DEADLINE: It’s inevitable that the new version will be compared to the original…
ADLER: Yes, but you’ll recall that the original didn’t get very good reviews when it first came out, and actually failed, and it was the fans and the fact that we went to midnight that has made it last for 40 some years. And I think if you’re comparing it to the original, you lose.
DEADLINE: There is a different tone to this new version, more polished in many ways. Was that intentional or a product of the medium?
ADLER: Our intention was never to try to be as raw as the original either in any aspect of it.
DEADLINE: Yes, but another change was to add the audience so to speak, with viewers watching the movie in the TV movie in theaters like those legendary midnight screenings. Where did that come from?
ADLER: Well, at one point, I wanted to actually go into theaters and film the responses and the callbacks from the fans. I always had in mind, and Kenny went along with it, that this was basically a love letter to the fans, a love letter to the original, and a tribute. Wherever we could get in anything that showed what happens in those theaters at midnight, that’s what we were trying to do. We weren’t shying away from it. We were going for it.
DEADLINE: So, what will be the mark of success for you from Rocky Horror on TV?
ADLER: That it drives people to the midnight showings to find out what that original is still, and would spawn this tribute.
DEADLINE: Does that mean that the Rocky Horror showings this weekend will be amped up as they commonly are around Halloween?

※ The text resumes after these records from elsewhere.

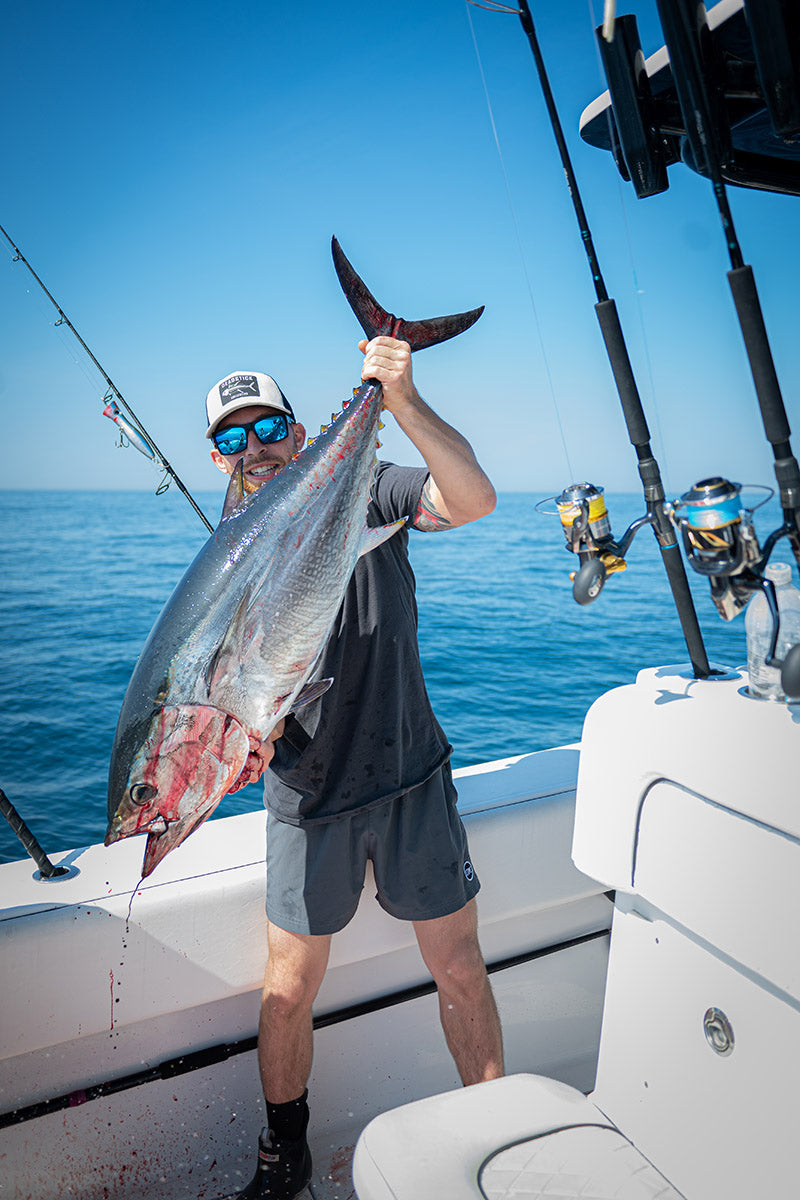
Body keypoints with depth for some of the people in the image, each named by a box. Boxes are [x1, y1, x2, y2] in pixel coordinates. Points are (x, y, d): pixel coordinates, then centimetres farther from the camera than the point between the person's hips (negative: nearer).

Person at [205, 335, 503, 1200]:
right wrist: (250, 740, -30)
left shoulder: (367, 493, -4)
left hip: (411, 777, 0)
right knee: (290, 985, 11)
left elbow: (474, 499, -22)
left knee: (458, 967, 9)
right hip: (308, 798, 1)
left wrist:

ADLER: Yes, they are, and that number is doubling and tripling as we speak. In fact, there will be more theaters showing it on the Halloween weekend than it has in many, many years.
DEADLINE: So, injecting new blood…
ADLER: Look, things change in this business and in the world and the triplex or whatever the numerous theaters in one building are called — hey could’ve been the death of Rocky Horror. But let me tell you, year after year the fans show up. Rocky Horror just won’t die.